On a larger scale, the entire development process can be described as a gradient search optimization, with a dollop of integer programming (for making decisions as to which connectors to use). As I mentioned earlier, my goal has been to apply quantitative techniques to optimize metrics that are often subjective, which has yielded products far better, and far more consistent, than had I not used that framework.


LB: I’m only familiar with your HE power cords. Please describe your other products, and their characteristics.
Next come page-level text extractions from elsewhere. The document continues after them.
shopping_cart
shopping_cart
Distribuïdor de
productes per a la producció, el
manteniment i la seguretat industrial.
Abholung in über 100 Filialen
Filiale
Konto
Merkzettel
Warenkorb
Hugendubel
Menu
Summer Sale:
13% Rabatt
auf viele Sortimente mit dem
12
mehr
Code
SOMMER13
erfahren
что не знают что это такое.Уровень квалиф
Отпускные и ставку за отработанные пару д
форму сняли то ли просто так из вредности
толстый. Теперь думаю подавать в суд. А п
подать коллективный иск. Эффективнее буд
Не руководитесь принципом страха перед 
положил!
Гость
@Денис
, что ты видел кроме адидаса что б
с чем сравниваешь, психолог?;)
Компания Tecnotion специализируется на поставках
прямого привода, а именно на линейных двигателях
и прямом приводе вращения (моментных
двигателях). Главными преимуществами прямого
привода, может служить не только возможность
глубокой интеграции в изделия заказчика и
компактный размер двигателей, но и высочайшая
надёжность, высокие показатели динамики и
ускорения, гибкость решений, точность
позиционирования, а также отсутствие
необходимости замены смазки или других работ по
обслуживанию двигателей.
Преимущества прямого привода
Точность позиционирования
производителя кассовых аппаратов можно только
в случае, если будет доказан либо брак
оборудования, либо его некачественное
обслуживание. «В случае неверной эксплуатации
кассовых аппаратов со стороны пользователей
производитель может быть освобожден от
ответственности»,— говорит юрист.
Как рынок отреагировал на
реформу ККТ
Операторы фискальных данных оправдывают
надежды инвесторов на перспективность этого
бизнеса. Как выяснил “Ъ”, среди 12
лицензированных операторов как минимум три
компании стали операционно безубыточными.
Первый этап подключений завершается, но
PK: The HE mk3 power cord was designed to provide approximately 80% the performance of its big brothers, the GS mk3 Source cord and the GS mk3 High Current (“HC”) cords, at about 1/3rd the cost. When the HEs are used to power an amp or power conditioner, listeners don’t find anything missing; it’s only when directly compared to the GS mk3 HC would one realize the GS provides a larger, enveloping soundstage, with a bit more solidity and a slightly more extended bass. But when the HE cord was compared to the GS mk3 Source cord on preamplifiers and source components, the HE cord’s performance was only about 65% of the GS mk3 Source. Given its cost it was still great value as a source cord when compared to other companies’ offerings, but I knew that it could be improved. After a six month development project, the HE power cord line evolved to comprise two models. The original HE mk3 has been renamed the HE mk3 HC; it is specific for high current applications, yet still very good at powering source components. The newest cable architecture cord, the HE mk3 Source, provides that same 80% performance when compared to the GS mk3 Src, at less than 50% of its cost.

I still make my Alchemist, a multiple filter power conditioner, but these are on a custom basis. They are available with three different filter types, as each component benefits from power filtering specific to what it powers. Some components, like many power amplifiers or my CAT SL-1 preamplifier, don’t tolerate inductive elements, so work best with parallel filtering. Other components, typically source components and preamps, have a minimal, constant power draw, and benefit from substantial common and differential mode inductive filtering. (This is inappropriate in other components, as it limits current draw.)

Turning to interconnects, my GS mk3 interconnects are available with single ended RCA connectors, balanced XLRs, as well as RCA source end / XLR load end connectors. The design goal was to make cables that produce the same sound regardless of termination or length (> 10 meters). Moreover, they had to perform as well or better than more expensive solid core, unshielded interconnects, while providing the resilience, flexibility and longevity of stranded wiring and proper shielding and rejection of both inductive EMI and capacitive RFI coupled noise, as well as immunity from mechanical vibration induced (triboelectric) noise.

Last but not least, the GS mk3 speaker cables and jumpers are available with any connectors as long as it’s a WBT Nextgen spade on one end and a metallurgical clone of the discontinued WBT Topline locking banana on the other. I realize this is an inconvenience and might cost sales, but the cables simply cannot offer the same superb performance with other connectors. I cannot recommend these cables for bi-wiring either; you’re much better off with single wiring and jumpers. On the other hand, these cables work extremely well for bi- and multi-amping.


LB: Paul, thank you for the time to speak with us. I find your rigorous and quantitative approach top audio design, both fascinating and encouraging, and I wish you continued success.

PK: Thank you Larry for allowing me this opportunity. It’s been difficult to describe my methods and approach as they apply to audio reproduction in general and cabling specifically. Obviously, others have a very different approaches and perspectives on cabling. This is what works for me.